### WORK REQUIRED
Copy the passage of the piece on Olayame Dabls's bead gallery that begins at the words "The yard also" and ends after "behind each element.", substituting "celebrations" for "festivals".

### SELECTED EXTRACT
:::::
Mirror man
On a blown-out stretch of Grand River, where the street was long ago stripped of life, a muraled building dappled with shards of mirrors hints at the unique things inside.
Dabls African Bead Gallery, located where Grand Boulevard splits Grand River, is one of the few eye-catching facades in a long stretch of drab blocks. It’s housed in a century-old rowhouse owned by Olayame Dabls, who covered its exterior walls with bright, colorful patterns and African motifs overlaid with sparkling mirror fragments.
His gallery contains thousands of beads, some in old jars and bottles carefully lined on shelves, others in rows of hanging strands that refract light from the windows and give the air inside a hint of color. Some of the beads are centuries old.
But a lot of the attention the property receives comes from the sprawling art project behind the building, set in a vacant field. Called “Iron teaching rocks to rust,” it’s an arrangement of stones pained black and situated in classroom-like rows, headed by large metal pieces – a metaphor, said Efe Bes, a local artist and musician affiliated with the museum.
“The iron is trying to teach them how to rust,” said Bes, founder of the Bambuti “other world music and dance group,” whose music blends traditional African rhythms with contemporary beats like techno. “The iron is basically European society teaching black folks how to become European. That’s what the school systems are doing. We got some that have assimilated or almost assimilated and learned how to rust, so they have some rust attributes.”
The yard also features monuments to Africans who died trying to escape slave ships and a good-size stage, where Dabls said he planned to hold, among other festivals, a “beer bust” in early fall. He welcomes visitors and obligingly leads them through the project, explaining the intent behind each element.
“It’s dealing with the social/political situation that we find ourselves in here in America,” Dabls said. “Because of the unusual way in which we came here, internally we did not bring any cultural information with us. So coming out of slavery, of being enslaved rather, we mimic the European culture. Our goal was to be included. So we’ve tried that, it did not work, so we’re at a stage in our history at this point in time where we began to say ‘OK, I need to know something about Africa.’”
To that end, Dabls collects textiles, carvings and all artifacts African, all of which are housed in a museum on the premises. The bead museum was founded in 1971, and before settling in the rowhouse had several locations around town: the Book Tower, Trapper’s Alley in Greektown and the David Whitney Building. Besides caring for the museum all these years, he’s also the author of “African Beads, A Coloring Book?” and was once a curator at the old Charles Wright Museum of African American History.
Dabls says despite the Afro-centric theme behind the gallery and the art projects, his visitors are diverse. “We get people from all over the country coming here now, and we get people donating material, people dropping mirrors off, people asking ‘What can I do? How can I help?’ Because the genesis of this is it’s of the people, and the more people are involved in this the greater the success of this lasting because others will have a personal part in it. We have all kinds of folks involved with this installation here – Europeans, Africans, all nationalities come here and can relate to the energy that’s here. There’s an energy in what we’re doing here and that energy is what’s going to drive it forward.”
Bes went further. “This is the only thing happening in Detroit right now that’s going to change Detroit,” he said. “And the reason I said the only thing is ‘cause everything else has been tried before.”
:::::
### PROVIDED INFORMATION
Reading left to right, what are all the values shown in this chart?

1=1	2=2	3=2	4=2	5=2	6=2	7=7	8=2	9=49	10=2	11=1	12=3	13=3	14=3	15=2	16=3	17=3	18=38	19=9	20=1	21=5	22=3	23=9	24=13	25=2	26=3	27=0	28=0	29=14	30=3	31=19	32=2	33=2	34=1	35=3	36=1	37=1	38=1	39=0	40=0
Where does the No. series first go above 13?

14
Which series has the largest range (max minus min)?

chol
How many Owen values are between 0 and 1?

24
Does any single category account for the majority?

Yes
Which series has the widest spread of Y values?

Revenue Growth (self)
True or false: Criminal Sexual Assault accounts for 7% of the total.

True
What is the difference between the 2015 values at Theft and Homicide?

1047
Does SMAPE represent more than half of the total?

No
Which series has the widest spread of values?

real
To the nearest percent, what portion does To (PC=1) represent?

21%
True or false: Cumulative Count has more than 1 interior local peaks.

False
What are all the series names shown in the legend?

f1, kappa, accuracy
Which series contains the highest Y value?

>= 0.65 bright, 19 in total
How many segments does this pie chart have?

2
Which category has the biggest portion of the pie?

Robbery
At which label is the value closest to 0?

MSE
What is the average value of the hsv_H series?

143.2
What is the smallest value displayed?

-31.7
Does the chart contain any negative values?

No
:::::
### ANSWER SPACE
The yard also features monuments to Africans who died trying to escape slave ships and a good-size stage, where Dabls said he planned to hold, among other celebrations, a “beer bust” in early fall. He welcomes visitors and obligingly leads them through the project, explaining the intent behind each element.